Quote every line of the items below verbatim, omitting the pictures from your answer.

Excerpt from a Dataset:
════════════════════
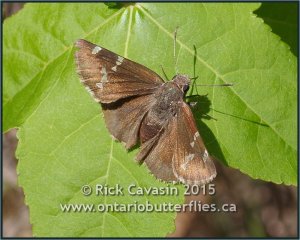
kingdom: Animalia
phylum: Arthropoda
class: Insecta
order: Lepidoptera
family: Hesperiidae
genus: Autochton
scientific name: Autochton
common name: Southern Cloudywing
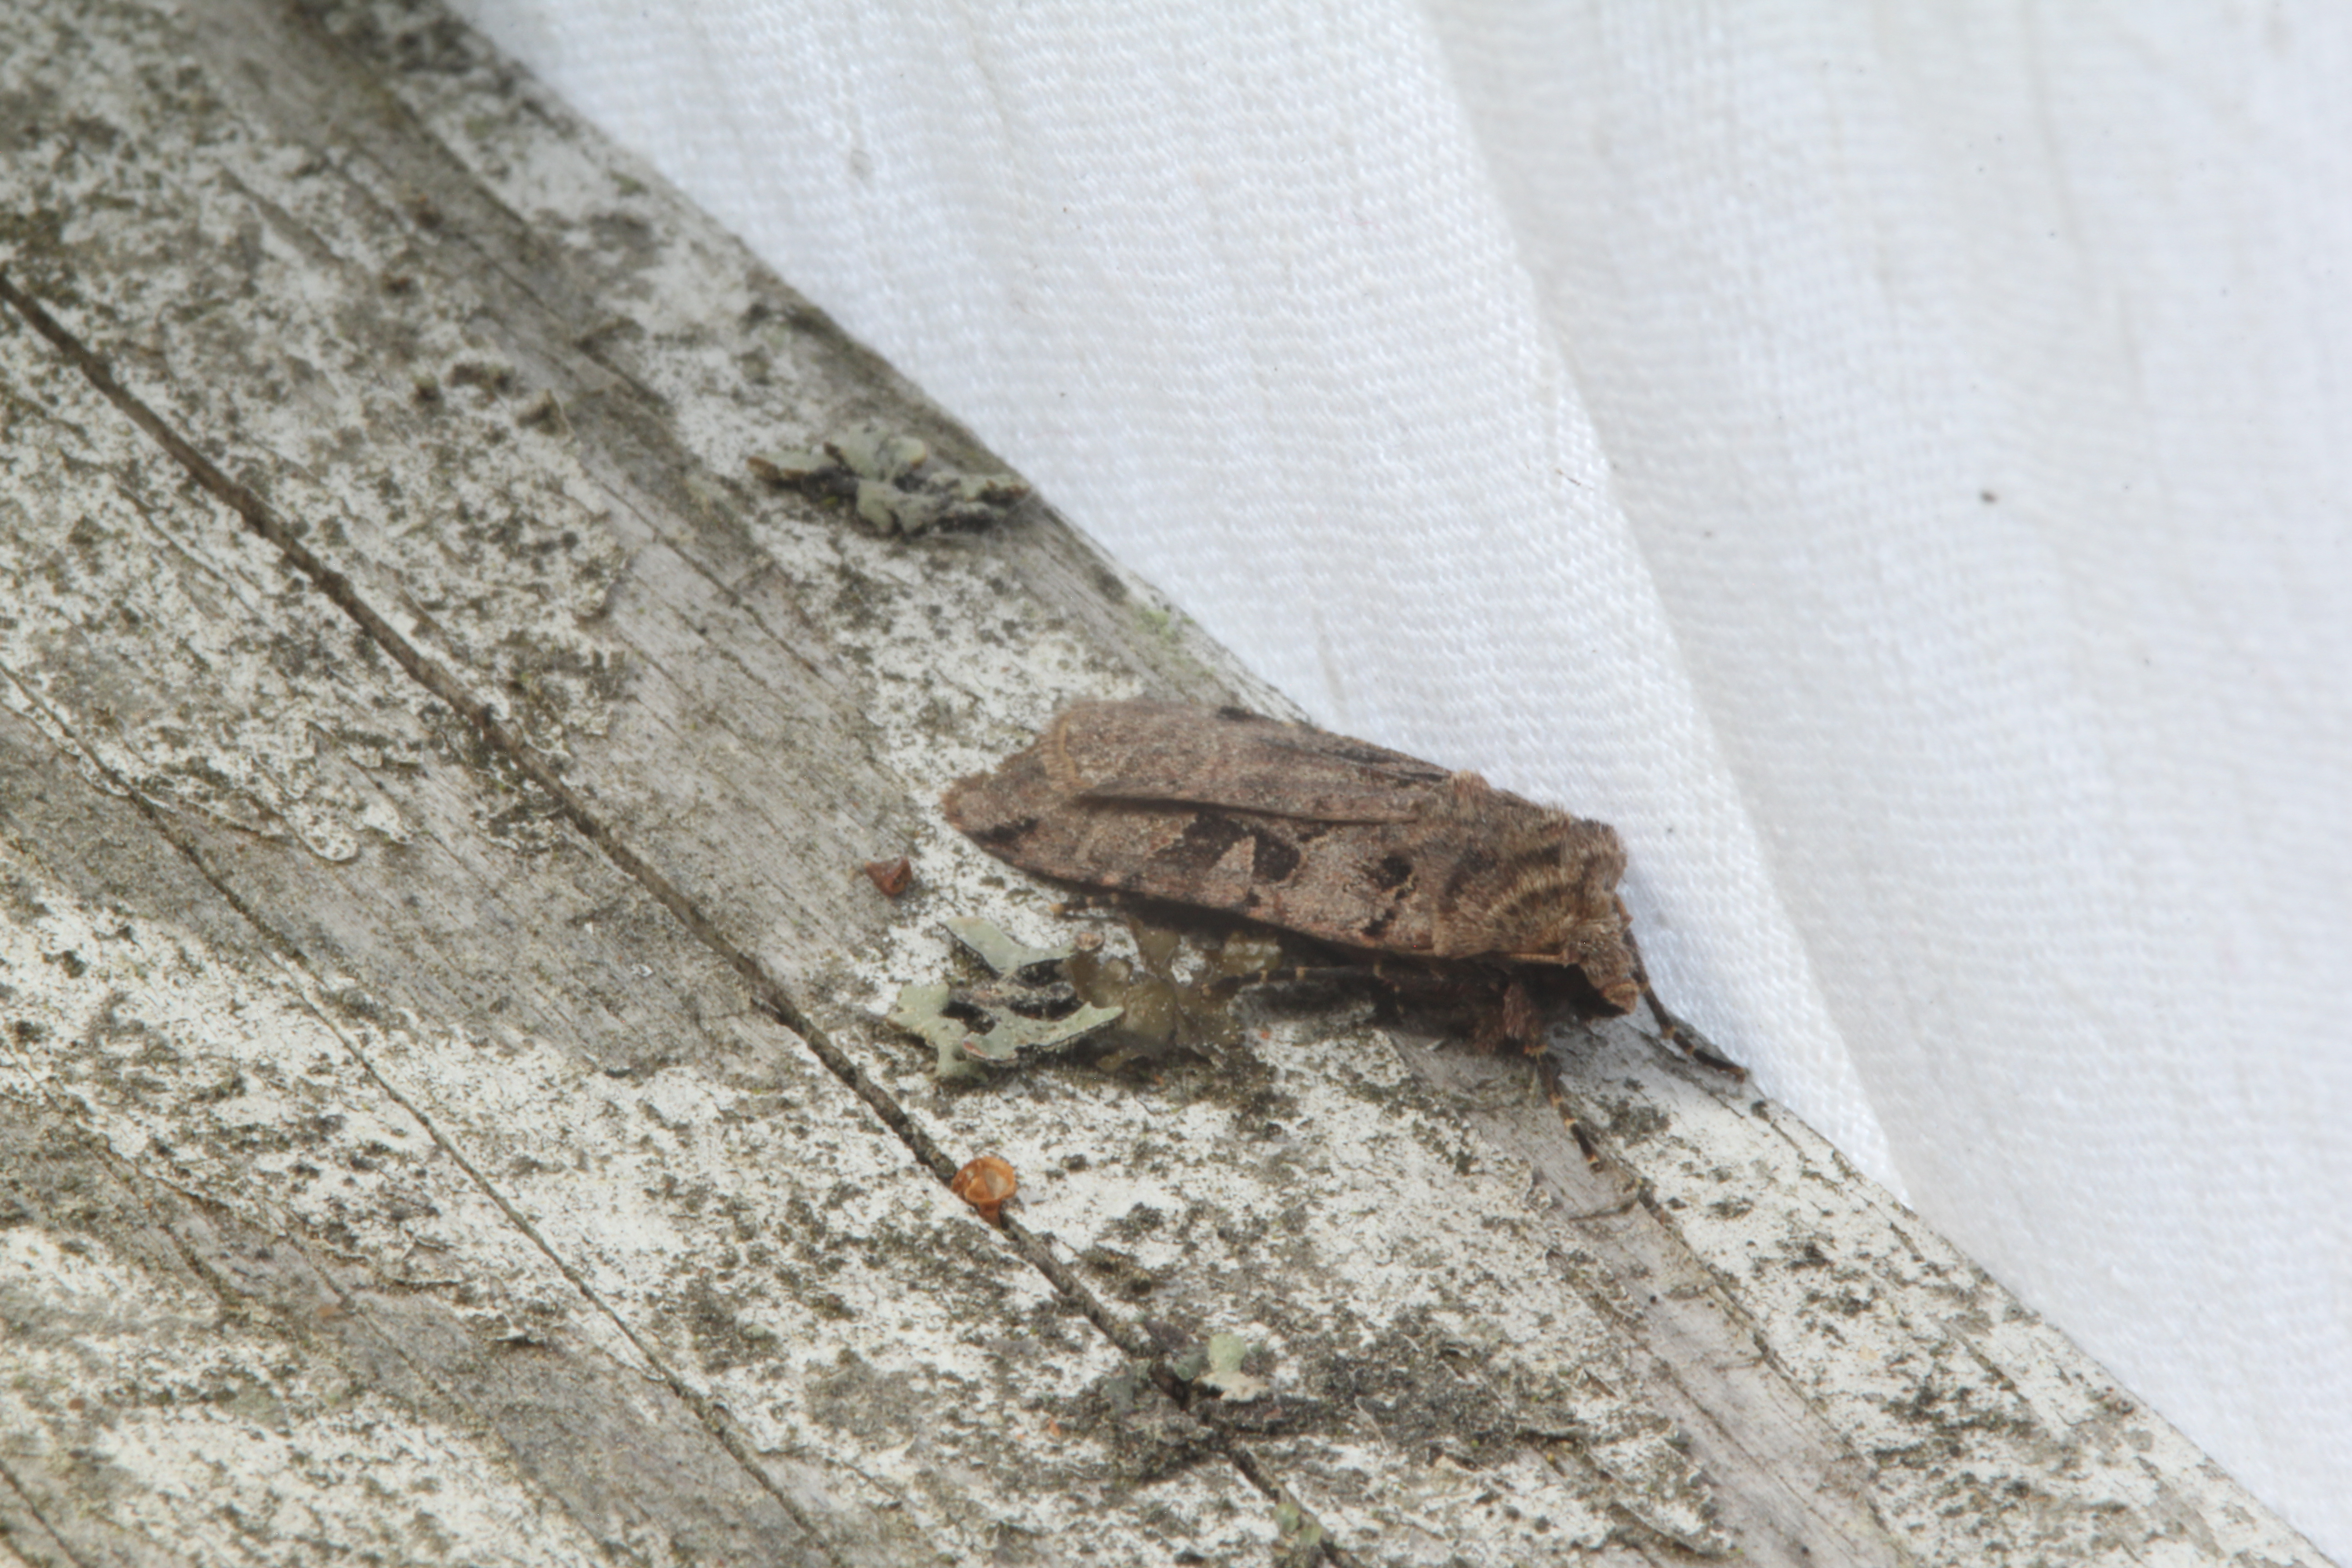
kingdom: Animalia
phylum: Arthropoda
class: Insecta
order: Lepidoptera
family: Noctuidae
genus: Xestia
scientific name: Xestia triangulum
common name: Double square-spot
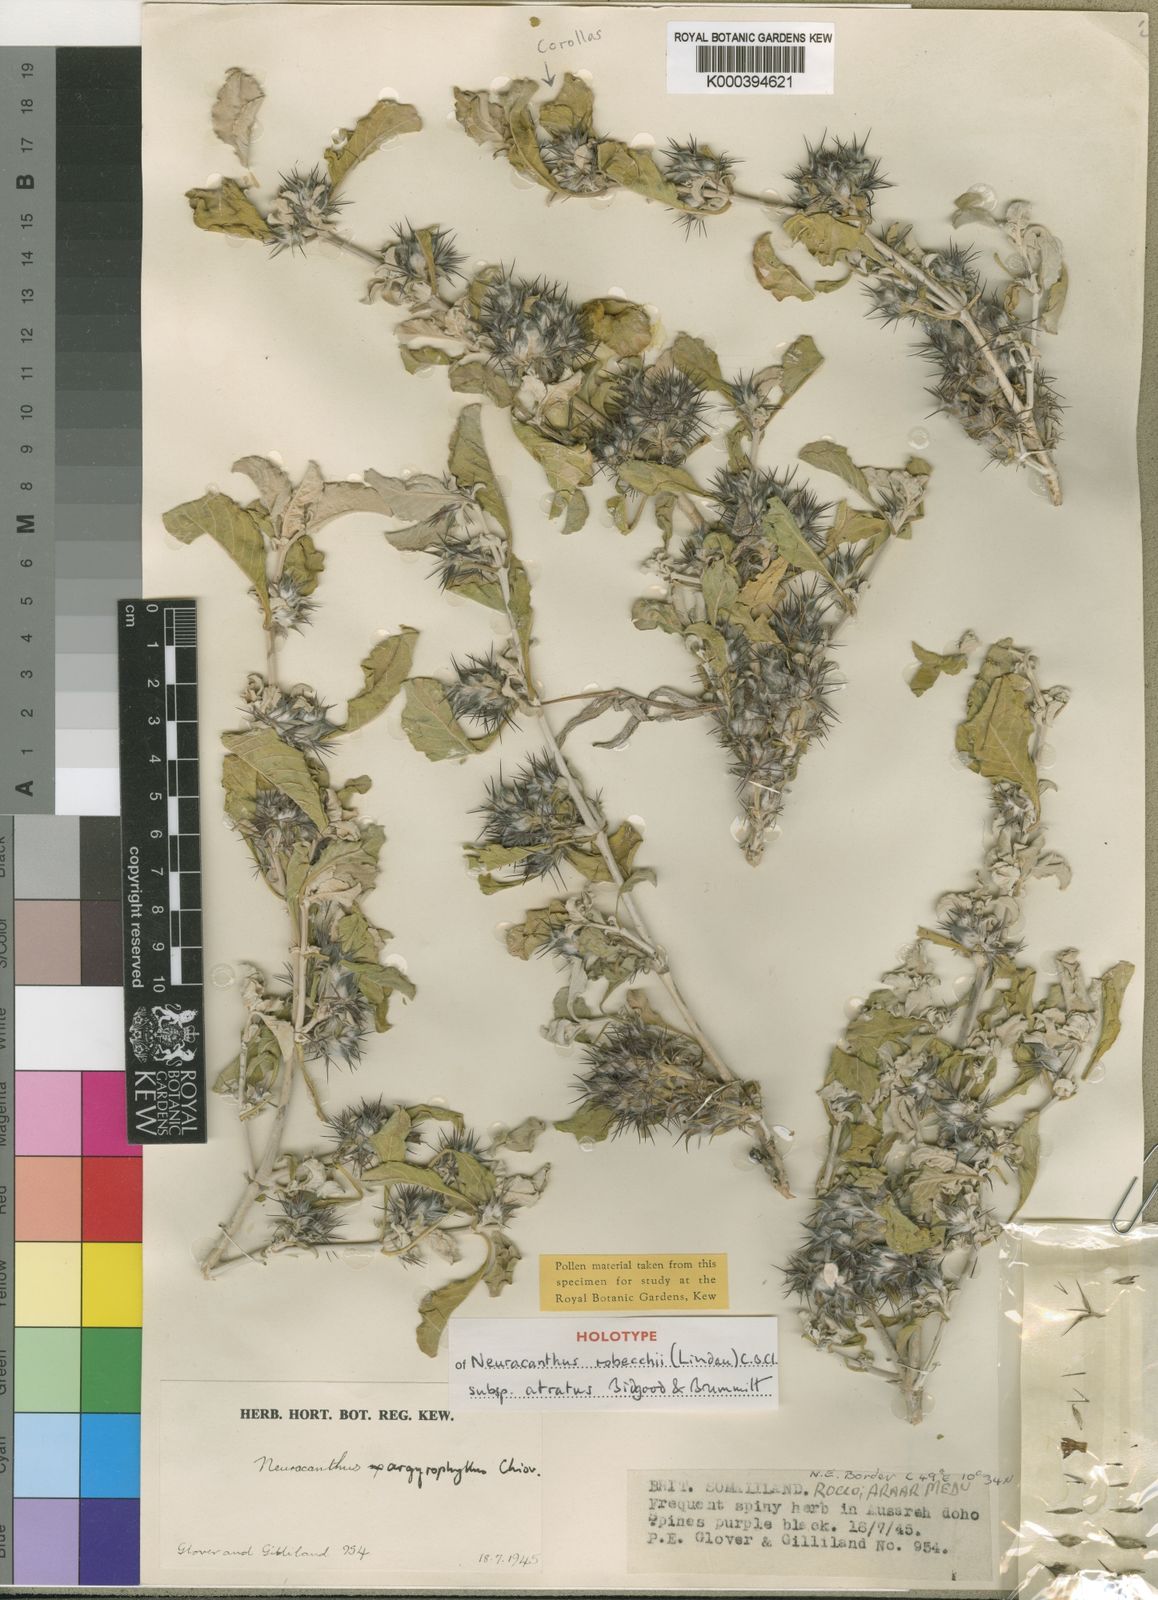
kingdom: Plantae
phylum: Tracheophyta
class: Magnoliopsida
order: Lamiales
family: Acanthaceae
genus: Neuracanthus
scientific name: Neuracanthus robecchii
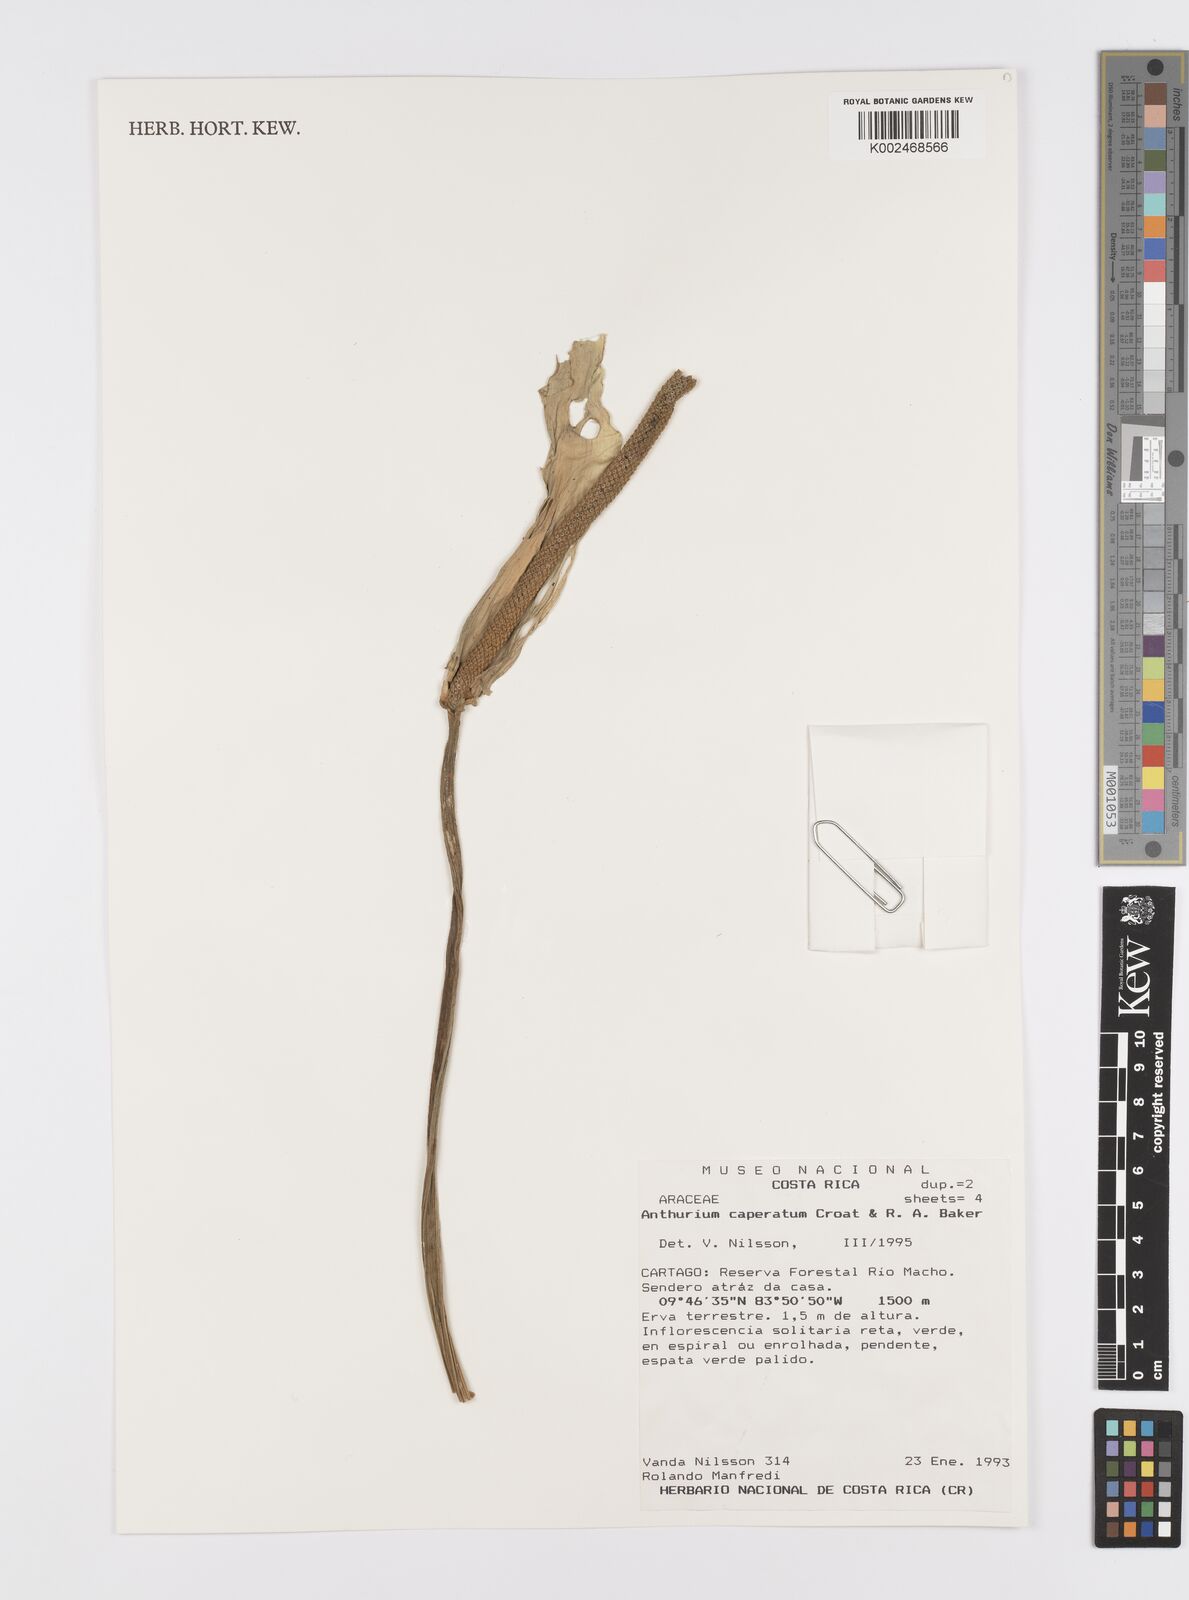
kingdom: Plantae
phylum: Tracheophyta
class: Liliopsida
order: Alismatales
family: Araceae
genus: Anthurium
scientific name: Anthurium caperatum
════════════════════
**The response**
kingdom: Animalia
phylum: Arthropoda
class: Insecta
order: Lepidoptera
family: Hesperiidae
genus: Autochton
scientific name: Autochton
common name: Southern Cloudywing
kingdom: Animalia
phylum: Arthropoda
class: Insecta
order: Lepidoptera
family: Noctuidae
genus: Xestia
scientific name: Xestia triangulum
common name: Double square-spot
kingdom: Plantae
phylum: Tracheophyta
class: Magnoliopsida
order: Lamiales
family: Acanthaceae
genus: Neuracanthus
scientific name: Neuracanthus robecchii
kingdom: Plantae
phylum: Tracheophyta
class: Liliopsida
order: Alismatales
family: Araceae
genus: Anthurium
scientific name: Anthurium caperatum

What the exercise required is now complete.